M. Yves Bourguignon, responsable de programmes à la Direction générale de la nature et du paysage, emmène le conseil municipal dans la réserve des Chânières pour une visite guidée.

 

 Photo C. Poupaert (DR)

 

Afin de repérer et préserver les sites les plus intéressants pour la flore et la faune, le canton propose aux propriétaires concernés de les protéger. C’est dans ce cadre que le conseil municipal avait été approché en 2010 pour que la parcelle des Chânières, (située à droite de la piste cyclable, en dessous des ruches) soit classée réserve naturelle.

 

Si pour les non-initiés l’endroit peut paraître banal et ressembler à n’importe quel paysage rural, il est particulièrement intéressant car il est constitué de plusieurs zones : une zone prairie sous arbres (pinède à molinie), un milieu ouvert (prairie maigre), une zone semi-clair (légèrement ombrée).
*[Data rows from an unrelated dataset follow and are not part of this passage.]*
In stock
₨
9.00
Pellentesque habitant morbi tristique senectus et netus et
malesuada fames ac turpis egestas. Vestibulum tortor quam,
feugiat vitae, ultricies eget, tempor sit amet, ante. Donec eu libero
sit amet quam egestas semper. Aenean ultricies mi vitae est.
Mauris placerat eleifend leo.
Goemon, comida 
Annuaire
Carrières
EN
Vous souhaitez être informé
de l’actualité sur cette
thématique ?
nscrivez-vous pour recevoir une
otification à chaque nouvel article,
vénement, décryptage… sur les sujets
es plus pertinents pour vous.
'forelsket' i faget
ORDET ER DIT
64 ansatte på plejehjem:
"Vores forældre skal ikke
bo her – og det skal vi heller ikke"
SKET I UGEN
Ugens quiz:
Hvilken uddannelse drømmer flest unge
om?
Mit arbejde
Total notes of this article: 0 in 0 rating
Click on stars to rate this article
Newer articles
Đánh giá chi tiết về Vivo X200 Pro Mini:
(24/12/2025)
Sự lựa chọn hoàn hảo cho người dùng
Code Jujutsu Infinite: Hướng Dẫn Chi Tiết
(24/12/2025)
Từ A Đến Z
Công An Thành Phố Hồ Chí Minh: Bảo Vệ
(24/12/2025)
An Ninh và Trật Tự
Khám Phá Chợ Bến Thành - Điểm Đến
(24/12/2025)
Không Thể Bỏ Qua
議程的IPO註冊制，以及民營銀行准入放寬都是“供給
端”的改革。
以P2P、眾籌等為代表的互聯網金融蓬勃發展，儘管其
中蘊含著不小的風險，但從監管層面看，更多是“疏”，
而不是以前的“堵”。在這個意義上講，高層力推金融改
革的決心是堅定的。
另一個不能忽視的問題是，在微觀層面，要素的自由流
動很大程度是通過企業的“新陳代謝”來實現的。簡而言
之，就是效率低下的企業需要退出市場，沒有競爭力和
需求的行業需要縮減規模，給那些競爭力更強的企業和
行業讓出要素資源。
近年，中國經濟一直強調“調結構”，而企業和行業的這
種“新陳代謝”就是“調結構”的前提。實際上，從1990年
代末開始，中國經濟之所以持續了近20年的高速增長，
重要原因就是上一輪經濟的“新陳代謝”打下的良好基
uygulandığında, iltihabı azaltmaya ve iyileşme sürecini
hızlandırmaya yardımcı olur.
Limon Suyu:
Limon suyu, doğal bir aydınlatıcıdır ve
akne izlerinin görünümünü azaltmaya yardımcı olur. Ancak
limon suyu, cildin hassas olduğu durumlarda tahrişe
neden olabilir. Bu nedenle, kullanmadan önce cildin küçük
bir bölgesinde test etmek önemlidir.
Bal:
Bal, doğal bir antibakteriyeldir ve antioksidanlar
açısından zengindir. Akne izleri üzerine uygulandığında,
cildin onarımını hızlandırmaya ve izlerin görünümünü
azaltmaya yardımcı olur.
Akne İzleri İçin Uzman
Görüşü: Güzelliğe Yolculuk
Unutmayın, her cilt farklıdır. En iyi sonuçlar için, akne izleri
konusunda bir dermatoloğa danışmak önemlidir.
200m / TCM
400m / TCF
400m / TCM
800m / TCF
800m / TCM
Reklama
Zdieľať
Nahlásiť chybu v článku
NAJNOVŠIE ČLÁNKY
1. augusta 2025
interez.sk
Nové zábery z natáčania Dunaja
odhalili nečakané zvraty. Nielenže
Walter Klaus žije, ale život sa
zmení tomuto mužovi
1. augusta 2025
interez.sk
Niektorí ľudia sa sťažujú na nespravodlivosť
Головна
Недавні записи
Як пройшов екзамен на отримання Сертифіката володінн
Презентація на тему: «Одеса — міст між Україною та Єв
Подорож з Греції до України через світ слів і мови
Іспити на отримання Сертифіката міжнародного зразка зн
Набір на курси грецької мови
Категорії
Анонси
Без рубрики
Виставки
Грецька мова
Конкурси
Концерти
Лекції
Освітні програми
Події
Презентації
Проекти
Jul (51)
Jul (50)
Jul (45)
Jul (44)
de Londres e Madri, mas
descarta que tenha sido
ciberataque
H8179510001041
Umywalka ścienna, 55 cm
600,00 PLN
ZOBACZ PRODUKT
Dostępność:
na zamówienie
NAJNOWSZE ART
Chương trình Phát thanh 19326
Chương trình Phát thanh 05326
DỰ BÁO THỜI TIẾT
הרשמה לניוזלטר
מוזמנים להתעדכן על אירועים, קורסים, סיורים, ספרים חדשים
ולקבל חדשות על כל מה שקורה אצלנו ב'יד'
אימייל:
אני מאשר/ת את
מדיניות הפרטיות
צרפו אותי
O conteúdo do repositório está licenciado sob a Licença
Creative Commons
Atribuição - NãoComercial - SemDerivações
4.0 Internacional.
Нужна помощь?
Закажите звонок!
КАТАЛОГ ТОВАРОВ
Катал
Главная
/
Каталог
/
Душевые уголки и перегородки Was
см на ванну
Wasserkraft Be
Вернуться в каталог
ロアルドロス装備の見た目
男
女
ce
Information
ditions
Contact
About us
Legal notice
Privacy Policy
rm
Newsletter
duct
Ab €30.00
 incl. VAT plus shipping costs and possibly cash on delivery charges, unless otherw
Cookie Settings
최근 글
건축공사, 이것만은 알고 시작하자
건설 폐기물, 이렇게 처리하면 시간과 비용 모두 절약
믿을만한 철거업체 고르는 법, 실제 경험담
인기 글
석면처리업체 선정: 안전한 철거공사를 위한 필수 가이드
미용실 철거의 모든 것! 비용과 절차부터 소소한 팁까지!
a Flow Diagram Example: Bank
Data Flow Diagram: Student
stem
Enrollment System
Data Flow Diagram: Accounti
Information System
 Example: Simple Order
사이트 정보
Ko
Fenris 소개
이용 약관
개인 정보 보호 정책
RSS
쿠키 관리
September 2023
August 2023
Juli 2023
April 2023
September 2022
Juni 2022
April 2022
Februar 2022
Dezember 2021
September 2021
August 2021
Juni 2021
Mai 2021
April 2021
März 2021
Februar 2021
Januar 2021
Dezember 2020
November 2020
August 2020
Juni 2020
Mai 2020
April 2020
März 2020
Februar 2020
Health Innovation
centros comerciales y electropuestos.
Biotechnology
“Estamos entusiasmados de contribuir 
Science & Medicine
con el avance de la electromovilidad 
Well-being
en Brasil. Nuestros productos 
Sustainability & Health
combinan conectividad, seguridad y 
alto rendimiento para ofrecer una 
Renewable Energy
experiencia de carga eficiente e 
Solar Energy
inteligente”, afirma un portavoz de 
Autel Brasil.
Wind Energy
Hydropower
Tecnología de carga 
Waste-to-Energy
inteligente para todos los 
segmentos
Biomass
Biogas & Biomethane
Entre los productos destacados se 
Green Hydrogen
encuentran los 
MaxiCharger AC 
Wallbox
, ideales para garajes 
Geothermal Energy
Cette parcelle, malgré sa petite superficie, avec notamment ses 27 espèces de papillons, 15 de sauterelles et 161 de fleurs, recèle des valeurs naturelles semblables à la réserve du Moulin de Vert. Vous pourrez y croiser également la couleuvre à collier et admirer une dizaine d’espèces d’orchidées.

 

Ophrys araneola - photo fournie par Y. Bourguignon (DR)

 

La réserve est entretenue avec soin pour garantir sa pérennité. Elle a, dans un premier temps, été restaurée : une partie des pins ont été enlevés pour éclaircir et faire revenir l’herbe et la partie prairie a été dé buissonnée. Deux fois par an, un entretien est effectué pour empêcher les arbres et les buissons de repousser en fauchant les rejets. La partie herbeuse est divisée en deux zones qui sont fauchées alternativement une année sur deux afin de laisser toujours une partie « habitat » pour la faune. La fauche favorise un cortège floristique et assure son maintien.

 

 Pinède à molinie - photo C. Poupaert (DR)

 

La réserve est également composée d’un ourlet et d’une lisière. L’ourlet est une bande très fine entre la prairie et la lisière. Elle est fauchée une fois tous les trois quatre ans. La lisière permet de maintenir un fonds de buissons avant la forêt. Cet élément est très important car il permet aux larves de se nourrir des feuilles des buissons avant de venir butiner dans la prairie une fois devenues papillons. Ce milieu protéger ne doit pas recevoir d’engrais, il faut donc créer une zone tampon entre la réserve et les cultures, ce qui a été réalisé grâce l'exploitant concerné.

 

Zone tampon - photo C. Poupaert (DR)

 

Un peu plus loin, le bois de Saint-Victor contribue également à la diversité puisque son étang abrite la dernière population indigène d’écrevisse à pattes blanches.

Si la visite des lieux reste possible, un respect particulier sera demandé aux visiteurs afin de ne pas détériorer ces milieux naturels.